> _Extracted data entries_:
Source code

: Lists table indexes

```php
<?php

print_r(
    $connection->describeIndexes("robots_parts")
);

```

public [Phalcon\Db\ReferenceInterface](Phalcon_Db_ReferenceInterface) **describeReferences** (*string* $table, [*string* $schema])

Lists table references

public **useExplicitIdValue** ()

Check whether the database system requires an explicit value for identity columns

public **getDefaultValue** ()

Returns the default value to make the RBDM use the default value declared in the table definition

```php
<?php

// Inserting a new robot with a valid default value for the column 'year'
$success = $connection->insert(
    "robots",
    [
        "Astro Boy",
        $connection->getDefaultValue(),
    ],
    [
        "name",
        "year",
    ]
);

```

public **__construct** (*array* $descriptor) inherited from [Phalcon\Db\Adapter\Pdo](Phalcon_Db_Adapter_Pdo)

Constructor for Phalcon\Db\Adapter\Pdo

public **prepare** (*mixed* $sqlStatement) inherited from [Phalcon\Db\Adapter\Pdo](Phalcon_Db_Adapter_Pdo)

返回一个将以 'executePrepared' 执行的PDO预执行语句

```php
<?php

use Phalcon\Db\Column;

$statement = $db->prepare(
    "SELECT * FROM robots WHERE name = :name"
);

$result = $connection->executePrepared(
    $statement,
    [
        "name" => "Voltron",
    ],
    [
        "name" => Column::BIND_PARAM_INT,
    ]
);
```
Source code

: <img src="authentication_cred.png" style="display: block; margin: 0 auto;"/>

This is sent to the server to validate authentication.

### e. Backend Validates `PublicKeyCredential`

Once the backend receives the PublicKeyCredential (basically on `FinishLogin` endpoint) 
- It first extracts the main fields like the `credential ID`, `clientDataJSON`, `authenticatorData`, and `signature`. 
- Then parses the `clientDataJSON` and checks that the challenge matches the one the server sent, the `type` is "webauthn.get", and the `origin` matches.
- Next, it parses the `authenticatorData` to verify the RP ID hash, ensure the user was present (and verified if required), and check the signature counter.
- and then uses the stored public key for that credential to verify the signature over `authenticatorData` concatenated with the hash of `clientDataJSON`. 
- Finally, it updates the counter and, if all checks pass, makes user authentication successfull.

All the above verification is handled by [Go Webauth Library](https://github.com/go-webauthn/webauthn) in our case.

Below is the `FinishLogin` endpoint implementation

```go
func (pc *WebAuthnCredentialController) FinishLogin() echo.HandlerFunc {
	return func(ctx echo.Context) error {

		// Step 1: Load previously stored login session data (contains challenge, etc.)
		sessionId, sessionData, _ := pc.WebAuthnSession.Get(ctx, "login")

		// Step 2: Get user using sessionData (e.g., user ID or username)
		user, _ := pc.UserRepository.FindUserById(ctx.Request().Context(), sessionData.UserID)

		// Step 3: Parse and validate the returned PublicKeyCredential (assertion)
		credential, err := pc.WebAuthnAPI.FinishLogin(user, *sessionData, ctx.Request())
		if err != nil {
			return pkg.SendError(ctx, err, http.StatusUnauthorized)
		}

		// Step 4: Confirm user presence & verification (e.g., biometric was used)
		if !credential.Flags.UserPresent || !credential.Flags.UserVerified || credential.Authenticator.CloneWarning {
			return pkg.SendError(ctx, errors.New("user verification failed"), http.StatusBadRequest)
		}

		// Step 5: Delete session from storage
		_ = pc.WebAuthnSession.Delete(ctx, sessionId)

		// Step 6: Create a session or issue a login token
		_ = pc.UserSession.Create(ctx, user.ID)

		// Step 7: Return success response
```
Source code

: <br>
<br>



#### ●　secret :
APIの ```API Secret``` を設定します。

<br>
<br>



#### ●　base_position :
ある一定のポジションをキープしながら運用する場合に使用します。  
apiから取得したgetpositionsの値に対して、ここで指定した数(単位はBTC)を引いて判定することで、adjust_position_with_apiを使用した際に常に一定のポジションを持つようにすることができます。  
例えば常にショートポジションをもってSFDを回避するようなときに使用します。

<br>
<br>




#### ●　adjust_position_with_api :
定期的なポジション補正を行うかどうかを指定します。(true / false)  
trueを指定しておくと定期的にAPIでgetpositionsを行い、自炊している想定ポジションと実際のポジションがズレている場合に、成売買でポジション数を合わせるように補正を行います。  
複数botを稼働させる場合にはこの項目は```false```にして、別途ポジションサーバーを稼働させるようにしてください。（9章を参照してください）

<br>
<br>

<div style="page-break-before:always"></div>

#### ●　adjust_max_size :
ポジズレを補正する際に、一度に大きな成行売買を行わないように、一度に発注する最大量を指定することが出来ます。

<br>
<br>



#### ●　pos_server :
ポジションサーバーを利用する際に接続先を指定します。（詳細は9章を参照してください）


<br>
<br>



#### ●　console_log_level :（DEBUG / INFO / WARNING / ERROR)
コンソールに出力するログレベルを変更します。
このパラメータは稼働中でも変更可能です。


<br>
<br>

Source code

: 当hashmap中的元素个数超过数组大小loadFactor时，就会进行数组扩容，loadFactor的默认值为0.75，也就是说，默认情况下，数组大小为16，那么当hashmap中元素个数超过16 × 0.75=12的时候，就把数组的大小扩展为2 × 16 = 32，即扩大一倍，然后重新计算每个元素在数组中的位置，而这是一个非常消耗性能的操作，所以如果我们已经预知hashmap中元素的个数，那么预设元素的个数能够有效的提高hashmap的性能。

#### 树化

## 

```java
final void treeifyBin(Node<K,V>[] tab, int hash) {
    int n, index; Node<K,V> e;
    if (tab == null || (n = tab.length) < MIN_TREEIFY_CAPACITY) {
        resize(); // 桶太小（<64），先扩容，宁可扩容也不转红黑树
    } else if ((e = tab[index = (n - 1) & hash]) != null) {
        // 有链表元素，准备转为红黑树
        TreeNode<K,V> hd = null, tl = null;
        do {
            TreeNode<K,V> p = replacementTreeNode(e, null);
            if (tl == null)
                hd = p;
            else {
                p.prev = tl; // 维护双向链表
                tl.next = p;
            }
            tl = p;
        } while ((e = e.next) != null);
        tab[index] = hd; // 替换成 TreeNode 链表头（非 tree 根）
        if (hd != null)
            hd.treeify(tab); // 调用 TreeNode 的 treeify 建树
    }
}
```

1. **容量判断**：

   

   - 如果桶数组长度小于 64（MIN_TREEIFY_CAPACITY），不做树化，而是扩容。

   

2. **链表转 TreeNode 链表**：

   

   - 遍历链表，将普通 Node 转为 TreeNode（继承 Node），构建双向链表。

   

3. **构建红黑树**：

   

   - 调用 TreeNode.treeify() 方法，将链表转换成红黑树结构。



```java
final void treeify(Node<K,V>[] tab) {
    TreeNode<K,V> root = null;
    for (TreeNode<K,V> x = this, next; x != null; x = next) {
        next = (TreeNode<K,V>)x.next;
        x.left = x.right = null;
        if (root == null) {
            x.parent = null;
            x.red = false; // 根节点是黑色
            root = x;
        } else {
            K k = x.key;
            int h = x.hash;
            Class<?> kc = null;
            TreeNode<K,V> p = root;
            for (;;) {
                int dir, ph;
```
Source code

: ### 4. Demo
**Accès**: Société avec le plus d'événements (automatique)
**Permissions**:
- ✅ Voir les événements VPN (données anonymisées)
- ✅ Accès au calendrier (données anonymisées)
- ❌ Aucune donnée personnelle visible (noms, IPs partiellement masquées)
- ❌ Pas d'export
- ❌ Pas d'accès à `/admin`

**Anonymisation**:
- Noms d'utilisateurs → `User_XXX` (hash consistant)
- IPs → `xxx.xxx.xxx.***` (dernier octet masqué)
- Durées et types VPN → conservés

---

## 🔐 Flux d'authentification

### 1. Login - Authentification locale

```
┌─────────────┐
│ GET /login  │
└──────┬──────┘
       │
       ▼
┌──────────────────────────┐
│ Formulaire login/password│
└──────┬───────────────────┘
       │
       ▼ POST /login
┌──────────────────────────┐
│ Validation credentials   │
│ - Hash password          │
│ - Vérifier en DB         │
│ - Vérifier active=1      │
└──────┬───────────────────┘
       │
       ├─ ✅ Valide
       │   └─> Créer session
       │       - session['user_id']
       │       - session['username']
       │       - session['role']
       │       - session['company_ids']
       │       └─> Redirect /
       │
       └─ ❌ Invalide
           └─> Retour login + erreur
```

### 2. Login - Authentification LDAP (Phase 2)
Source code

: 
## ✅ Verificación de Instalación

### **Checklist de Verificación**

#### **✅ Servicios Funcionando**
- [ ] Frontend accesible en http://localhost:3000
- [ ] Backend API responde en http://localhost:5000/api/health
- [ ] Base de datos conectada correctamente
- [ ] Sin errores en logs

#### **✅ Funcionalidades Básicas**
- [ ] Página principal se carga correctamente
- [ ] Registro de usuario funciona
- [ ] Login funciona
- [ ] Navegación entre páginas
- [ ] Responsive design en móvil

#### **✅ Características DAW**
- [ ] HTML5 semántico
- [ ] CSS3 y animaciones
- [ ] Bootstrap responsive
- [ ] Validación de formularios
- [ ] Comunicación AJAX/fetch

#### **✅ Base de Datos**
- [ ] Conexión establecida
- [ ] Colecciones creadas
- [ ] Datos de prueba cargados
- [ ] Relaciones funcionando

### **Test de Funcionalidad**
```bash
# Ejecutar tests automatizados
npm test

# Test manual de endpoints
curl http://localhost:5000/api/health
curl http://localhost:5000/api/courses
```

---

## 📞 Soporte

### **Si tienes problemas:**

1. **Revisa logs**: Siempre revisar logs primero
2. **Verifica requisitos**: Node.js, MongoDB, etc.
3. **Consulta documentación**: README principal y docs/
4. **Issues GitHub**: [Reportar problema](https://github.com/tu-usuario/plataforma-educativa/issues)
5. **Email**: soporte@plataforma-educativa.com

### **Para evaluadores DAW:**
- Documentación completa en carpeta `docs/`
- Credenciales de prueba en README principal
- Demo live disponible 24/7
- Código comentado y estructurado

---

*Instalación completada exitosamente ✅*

> _Problem statement_: The word "style": say how many lines of the records hold it, and give nothing but the number.

> _Response area_: 2